Triple Chocolate Muffins
User Reviews
4.6
Triple Chocolate Muffins
Description
These muffins showcase triple chocolate through the use of cocoa powder, finely chopped semisweet chocolate melted with butter, and added semisweet chocolate chips folded into the batter. The sour cream enriches the texture while adding moisture and subtle tang to balance the sweetness and chocolate flavors.
The batter is carefully mixed to avoid overworking, preserving a tender crumb. Baking at 425°F at the start and then lowering the heat encourages good rise and moist interiors. The final muffins have a deep chocolate color, with pockets of melted chips for bursts of chocolate in each bite.
They can be made as standard muffins, mini muffins, or quick bread using the same batter. Storage instructions recommend airtight containers at room temperature for up to 4 days, refrigeration for up to a week, and freezing wrapped for up to 3 months.
Ingredients
- 1¼ cups all-purpose flour
- ½ cup cocoa powder unsweetened
- ½ teaspoon baking soda
- ½ teaspoon salt
- 4 ounces semisweet chocolate finely chopped
- ½ cup butter unsalted
- 1 cup granulated sugar
- 2 egg
- ½ cup sour cream
- 1 teaspoon vanilla extract
- 1 cup semisweet chocolate chips
Instructions
- Preheat oven to 425 degrees F. Line a standard muffin tin with paper muffin cups or grease with a non-stick cooking spray.

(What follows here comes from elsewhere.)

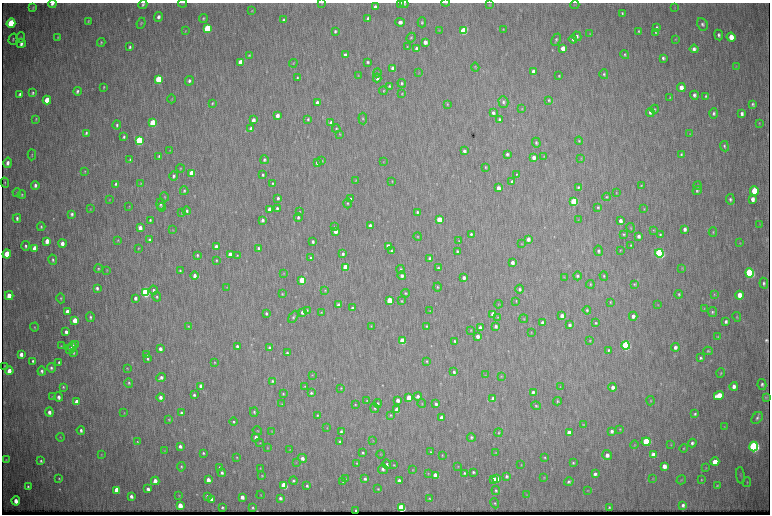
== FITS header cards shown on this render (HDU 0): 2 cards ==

- In a small bowl, whisk together the flour, cocoa powder, baking soda, and salt.
- In a large bowl, melt together the chocolate butter until completely smooth. (You can do this in a glass bowl using a microwave in 30-second bursts, stirring after each; or you can use a heatproof bowl set over a small saucepan of barely simmering water.)
- Whisk the sugar into the melted chocolate mixture until combined, then whisk in the sour cream and vanilla extract. Finally, gently whisk in the eggs until incorporated, taking care not to overmix at this stage.
- Add the dry ingredients to the wet ingredients and use a rubber spatula to gently fold and mix until just a little bit of dry flour remains. Add the chocolate chips and gently mix them together until they are evenly distributed and no dry flour remains.
- Divide the batter evenly between the muffin cups (I find a ¼ cup scoop to work perfectly).
- Bake for 5 minutes, then reduce the oven temperature to 350 degrees F and continue baking for 15 to 20 minutes, until a toothpick inserted into the center comes out with moist crumbs attached. Allow to cool for 5 minutes, then remove the muffins from the pan to a wire cooling rack until cooled completely.
- Store in an airtight container at room temperature for up to 4 days, or wrap individually in plastic wrap and place in an airtight container or resealable bag and freeze for up to 3 months.
Notes
- This batter can be baked as 24 mini muffins at 350°F for 10–14 minutes instead of standard muffins.
- To make quick bread, bake in a 9x5-inch loaf pan for 55–60 minutes using the same batter.
- Store muffins airtight at room temperature for up to 4 days or refrigerate for up to 1 week.
- Freeze wrapped muffins for up to 3 months and thaw at room temperature before serving.
Nutrition Information
Show DetailsNutrition Facts
Serving: 12muffins
Amount Per Serving
Calories 359 kcal
% Daily Value*
| Calories | 359kcal | 18% |
| Carbohydrates | 42g | 14% |
| Protein | 5g | 10% |
| Fat | 20g | 31% |
| Saturated Fat | 12g | 60% |
| Cholesterol | 54mg | 18% |
| Sodium | 165mg | 7% |
| Potassium | 231mg | 5% |
| Fiber | 3g | 12% |
| Sugar | 26g | 52% |
| Vitamin A | 348IU | 7% |
| Vitamin C | 1mg | 1% |
| Calcium | 39mg | 4% |
| Iron | 3mg | 17% |
* Percent Daily Values are based on a 2,000 calorie diet.